The report also says that many Isis defectors are put off by the group's extreme violence and brutality

Dozens of Isis recruits have left the Islamic militant group partly because the luxury goods and cars they were promised before they joined failed to materialise, a new paper has found.

The report, entitled 'Victims, Perpetrators, Assets: The narratives of Islamic State defectors' looks into the reasons why enthusiastic Isis recruits may have changed their mind and decided to defect from the militant group.

Published by London-based think tank The International Centre of the Study of Radicalisation and Political Violence (ICSR), the report gives an interesting insight into why defectors left, with stories that the ICSR believes could be vital in stemming the flow of foreign fighters travelling to Syria.

The ICSR identified four main narratives in the stories of 58 defectors from Isis, who came from 17 different countries. One of these was the "harsh and disappointing" realities of life under Isis.


They point out that those who left due to these realities usually joined for 'selfish' reasons - because they wanted the life of luxury that they were promised by Isis propaganda.

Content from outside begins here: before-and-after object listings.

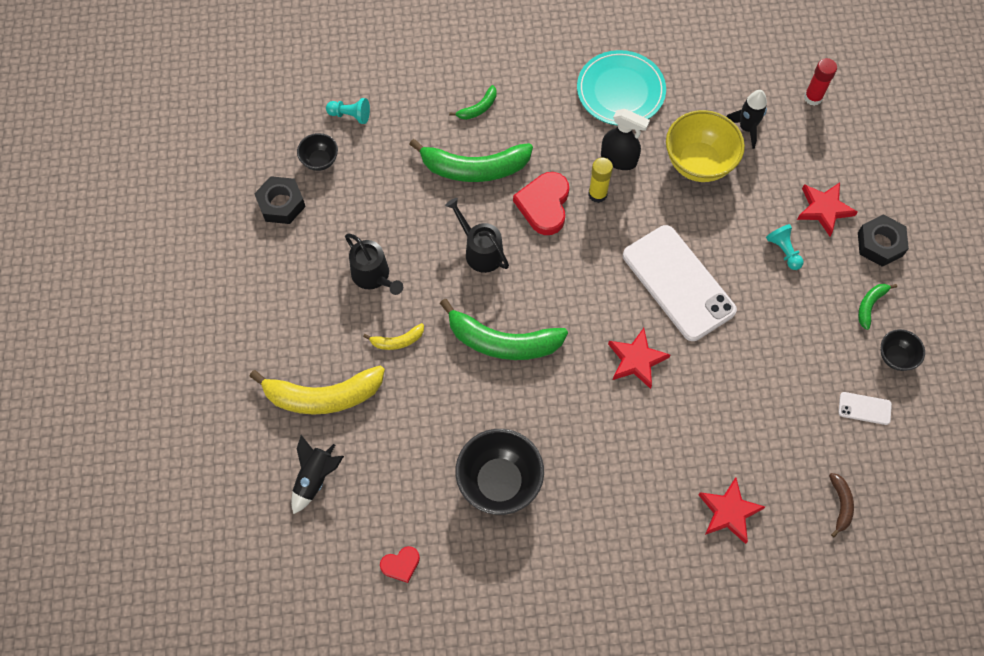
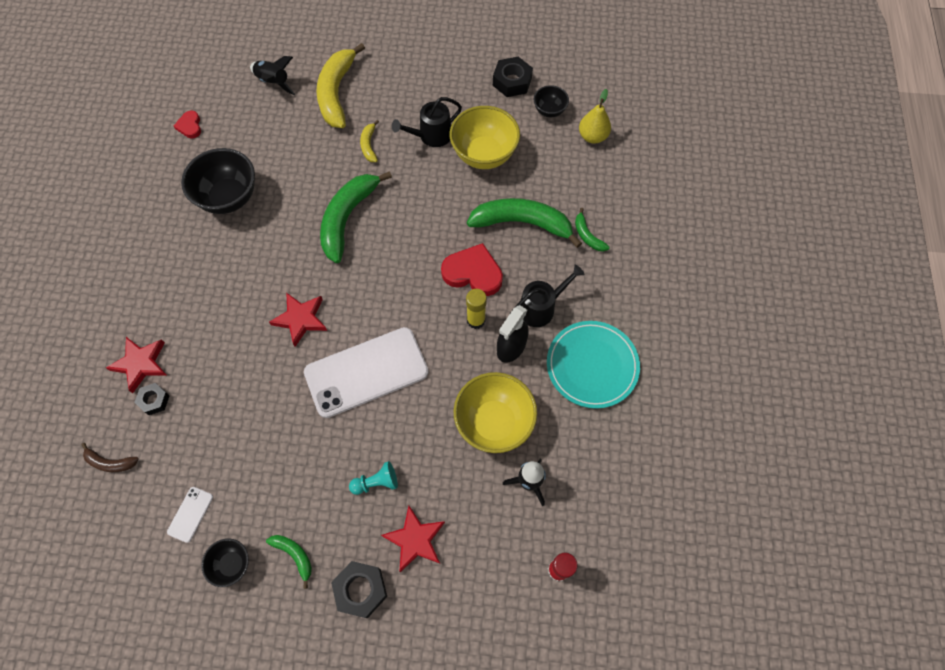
camera: 100 degrees right, 0 degrees up
(350, 115) = (592, 136): turquoise pawn -> yellow pear
(392, 217) = (484, 155): none -> yellow bowl
(474, 168) = (522, 223): green banana -> green banana turned 90 degrees clockwise
(480, 251) = (437, 215): black watering can -> black watering can (540, 308)
(764, 483) = (154, 400): none -> black nut

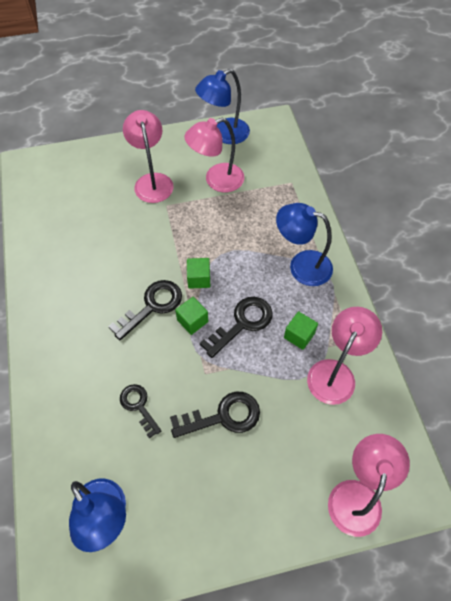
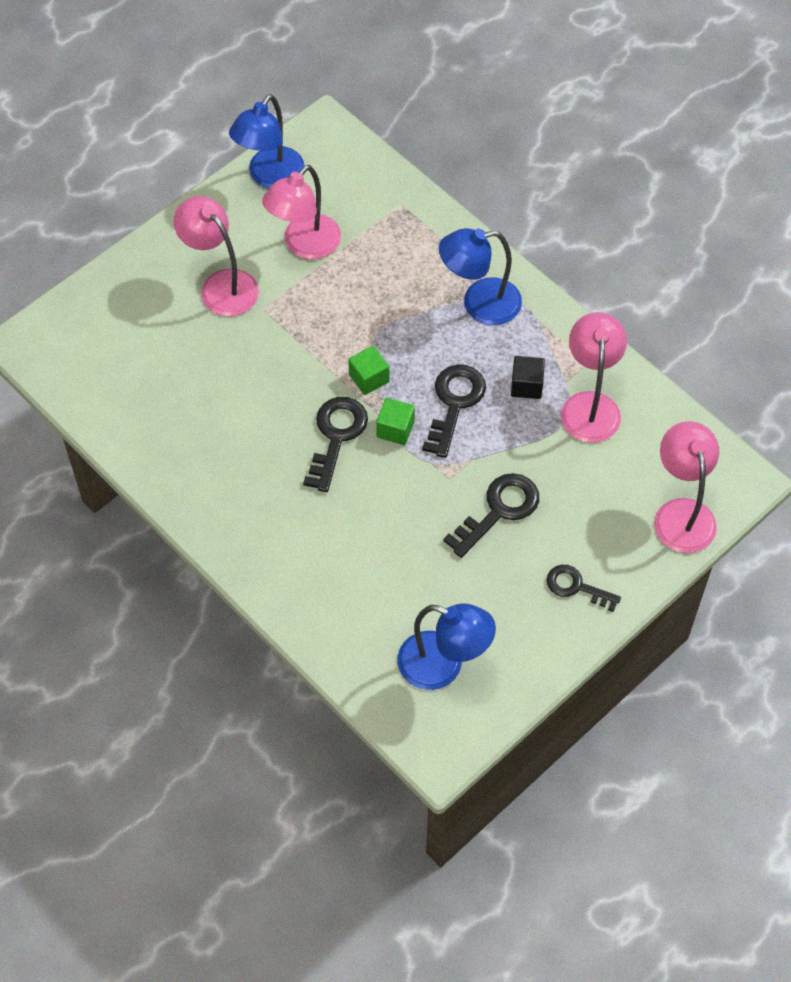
camera: 30 degrees left, 0 degrees up
(139, 406) = (400, 548): black key -> black key (576, 587)
(299, 335) = (526, 385): green cube -> black cube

Others described their actual duties within Isis as dull and boring, complaining about the lack of actual fighting and the claims that foreign fighters were exploited.

Beyond the underwhelming nature of life under Isis, which is generally presented as utopian by online propaganda, the other main reasons for leaving were less materialistic.

Many of the defectors included in the report objected to the brutality of the group - in particular, its extreme violence to innocent civilians and hostages.

Displaced people from the minority Yazidi sect flee Isis in Al-Hasakah Governorate. Many Isis defectors said they were encouraged to leave by the group's brutality to innocent civilians.

Others took issue with the violence Isis fighters themselves are subjected to - with some describing the execution of fighters by their own commanders.

However, the report pointed out that this was not a "universal concern", but was most sharply felt when it was other Sunni Muslims being subjected to violence.

One of the defectors' "persistent criticisms" was the extent to which Isis is fighting against other Sunni rebel groups, rather than focusing on fighting Assad's government forces.

They also took issue with the squabbling and in-fighting within Isis, and with the leadership's obession with "spies" and "traitors" within its ranks.

Another main criticism was the perceived corruption within the group - Syrian defectors from Isis complained about the privileges given to foreign fighters, where others pointed out more direct racism within the group, such as one Indian Isis recruit who was forced to clean toilets due to the colour of his skin.

Fresh territory: an Isis fighter in Raqqa, Syria, last year

In the opening paragraph of the report, it describes a moment when a British Isis fighter phoned ICSR research fellow Shiraz Maher, complaining that in reality, Isis' 'jihad' consisted of "Muslims fighting Muslims," while Assad was "forgotten about."

The overarching reason for their defections seems to be how different life under Isis actually was, when compared to what they had been lead to believe. The ICSR hopes that these stories can be used to keep young men and women from becoming radicalised and travelling to join Isis.

The report recommends that governments begin to recognise the value of these stories, and says they should provide the defectors with ways to speak out, help them in resettlement, and remove legal blocks that may dissuade them from defecting and returning home.